Nous voyons maintenant les motivations derrière le choix du thème du Jugement Dernier en contexte funéraire grâce à un bref tour d’horizon des précédents qui auraient pu influencer la composition de van der Weyden. En effet, le thème du Jugement Dernier est par exemple visible sur le tympan (de style gothique, réalisé par le sculpteur Gislebert au XIIe siècle) de la porte ouest de la Cathédrale Saint Lazare d’Autun. Il est suggéré que Nicolas Rolin, pendant son enfance, aurait pu s’imprégner des enterrements et de la sortie des défunts par cette même porte Ouest qui donnait directement sur le cimetière et sous le tympan duquel étaient récitées des prières. Bien que Rogier n’ait pu voir ce tympan, on pourrait supposer que Rolin ait souhaité, pour le polyptyque, une composition calme, contrôlée, ordonnée et horizontale comme celle de Saint Lazare et en ait émis les idées à l’artiste.


Rolin est d’autant plus impressionné par l’office et la messe des morts qu’il demandera que des messes soient dites deux fois par jour dans la chapelle, messes introduites par le Requiem Aeternam. En reprenant les textes bibliques de Jean (5 :25-29, 11 :21-27), on voit que l’accent est mis sur le retour des bonnes âmes d’entre les morts, comme Lazare. Ainsi, c’est cet espoir que le Chancelier Rolin, par sa commande, met au service des mourants, s’assurant par la même occasion du salut de son âme.


Sur l’image ci-contre, nous voyons la salle des Pôvres ainsi que la séparation en boiserie qui sépare les lits de la chapelle qui accueillait le polyptyque du Jugement Dernier. Ainsi, il est possible de se rendre compte de l’agencement de la salle et de mieux appréhender la vision que les malades, voire les mourants, pouvaient avoir du polyptyque. Comme mentionné précédemment, le polyptique restait fermé pendant les jours de la semaine avant d’être ouvert le dimanche. Cependant, par son agencement frappant et son thème parlant aux hommes qui s’apprêtent à rejoindre Dieu, la composition intérieure reste inoubliable et les observateurs peuvent encore sentir le regard de l’Archange Saint Michel sur eux, les soumettant à son jugement.


Les rideaux, les panneaux à ouvertures intermittentes ainsi que la séparation symbolique des deux lieux (lits/chapelle) contribuent à l’amplification du mystère liturgique qui s’opère de l’autre côté. Il faut s’imaginer qu’au XVème siècle, les patients de l’hôpital y venait pour mourir. En effet, le 1er mort date du 10 janvier 1452, soit neuf jours après l’accueil du premier patient aux Hospices de Beaune.
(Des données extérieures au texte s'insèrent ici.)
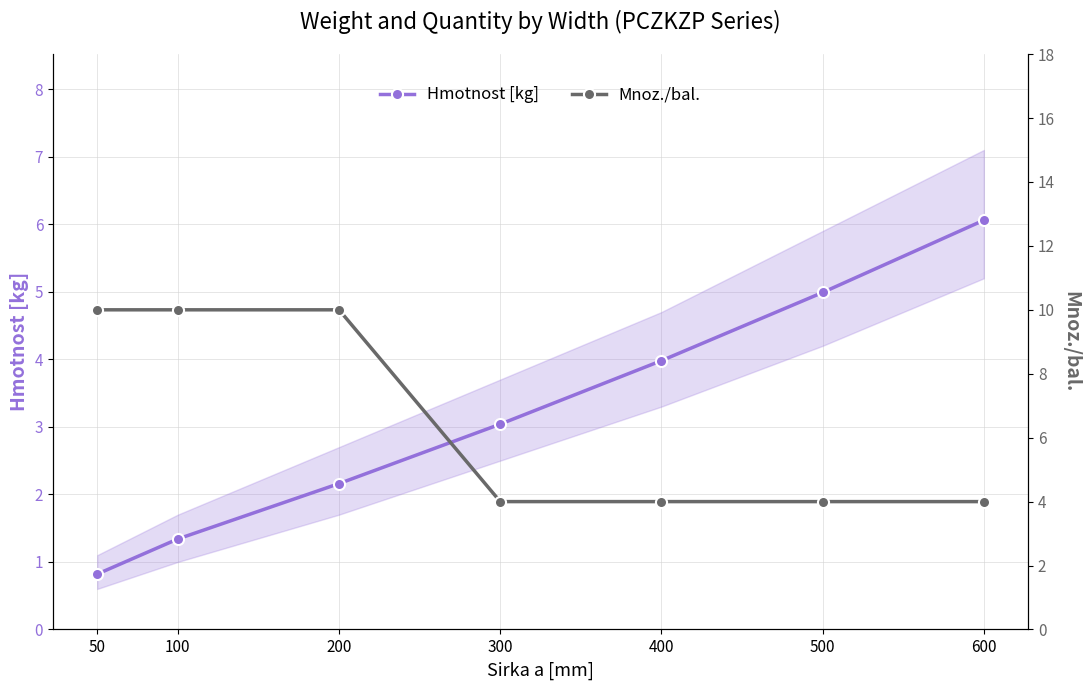

Does the chart have visible grid lines?

Yes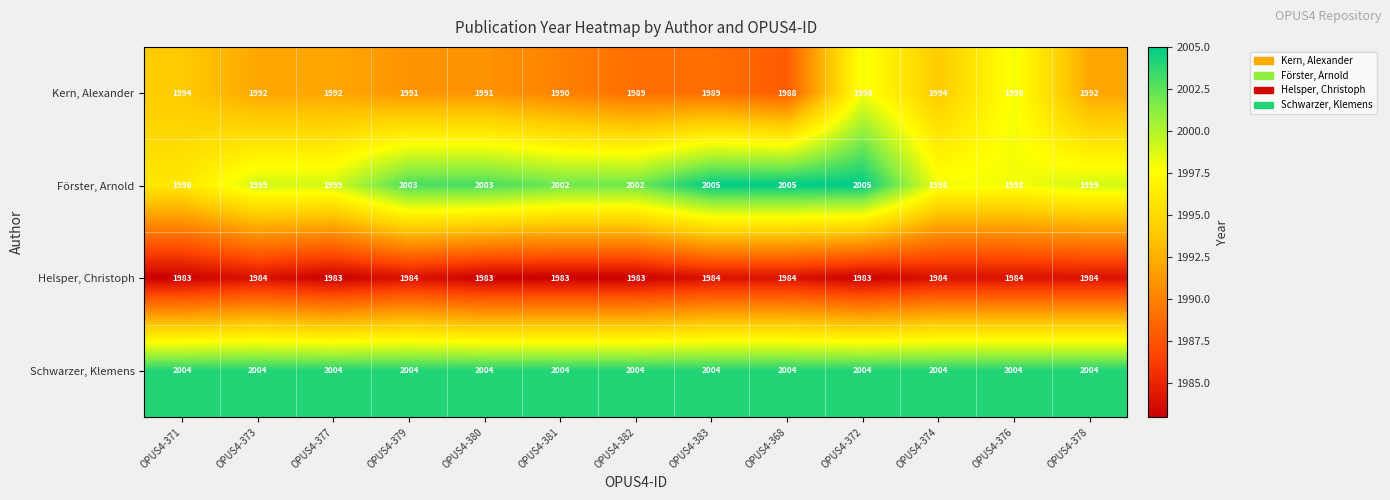

What is the maximum value shown in the chart?

2005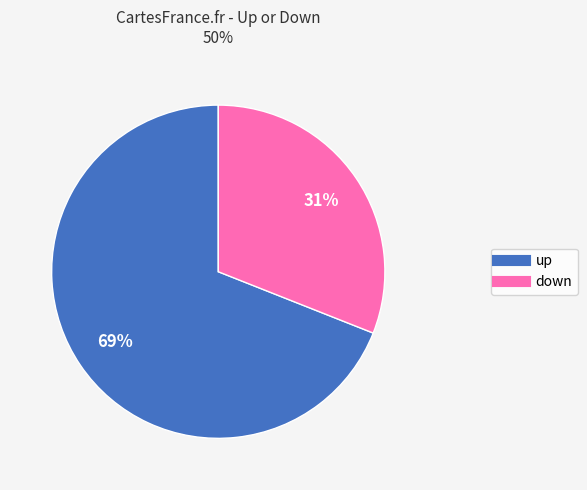

Between up and down, which is larger?

up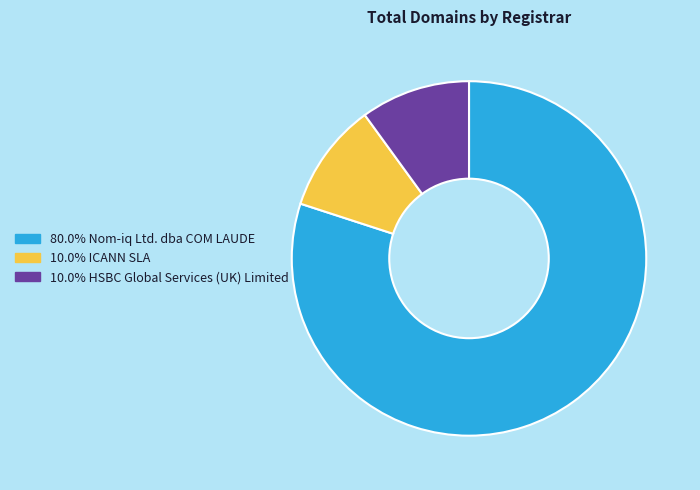

Is there any slice that represents more than half of the pie?

Yes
Pour faciliter les funérailles, la salle des Pôvres donnait sur une infirmerie dans laquelle le défunt était préparé avant de sortir par une porte de l’infirmerie menant directement au cimetière.


Si nous mettons en lien la peur de la mort et de l’enfer de la part du chancelier Rolin, le thème du Jugement Dernier qui invite les vivants à se repentir pour accéder au Paradis, le contexte sociopolitique qui explique le nombre important de morts ainsi que la place essentielle de l’Eglise dans la vie quotidienne, nous pouvons comprendre davantage comment la liturgie se met au service de l’animation de l’image. Dans le cas du Polyptyque du Jugement Dernier, l’hôpital est le terrain propice pour mettre en place un impetus liturgique qui marquera les esprits des observateurs par une série d’ouvertures et fermetures du polyptyque sur fond de messes à messages profonds (Requiem aeternam dona eis. Domine : et lux perpetua luceat eis avec Libera me en répons).


Les images peuvent être animées par des effets de profondeur, de perspective ou bien par le choix de placement dans un lieu. Par cet exemple, nous voyons que l’image peut également s’animer si elle est insérée dans un contexte liturgique qui la met en mouvement par l’addition d’éléments externes comme le texte et pourquoi pas la musique ou la lumière.